Word Cloud for Unigram
unigram_cld <- wordcloud(
uniCorpusFreq$word, uniCorpusFreq$frequency, scale = c(2, 0.5),
max.words = 100, random.order = FALSE,
rot.per = 0.35, use.r.layout = FALSE, colors = brewer.pal(8, "Dark2")
)
Word Cloud for Bigram
bigram_cld <- wordcloud(
biCorpusFreq$word, biCorpusFreq$frequency,
scale = c(2, 0.5), max.words = 100, random.order = FALSE,
rot.per = 0.35, use.r.layout = FALSE, colors = brewer.pal(8, "Dark2")
)
Word Cloud for Trigram
trigram_cld <- wordcloud(
triCorpusFreq$word, triCorpusFreq$frequency,
scale = c(2, 0.5), max.words = 100, random.order = FALSE,
rot.per = 0.35, use.r.layout = FALSE, colors = brewer.pal(8, "Dark2")
)
This Exploratory Data Analysis on samples of three given files gave general idea about the data captured in these files.

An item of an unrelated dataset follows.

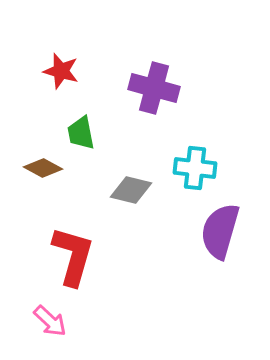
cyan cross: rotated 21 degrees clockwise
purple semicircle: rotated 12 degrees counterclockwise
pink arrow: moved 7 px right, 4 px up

The sample data and Corpus are pre-processed. These samples can be used for building and testing different prediction models for predicting a related word. Also, the similar analysis can be done using different sample sizes considering the computation complexity and run times. Another considerations are removing stopwords during pre-processing and filtering out profane words. Next, build and test different models and use the one that gives appropriate word prediction for builing a Shiny app.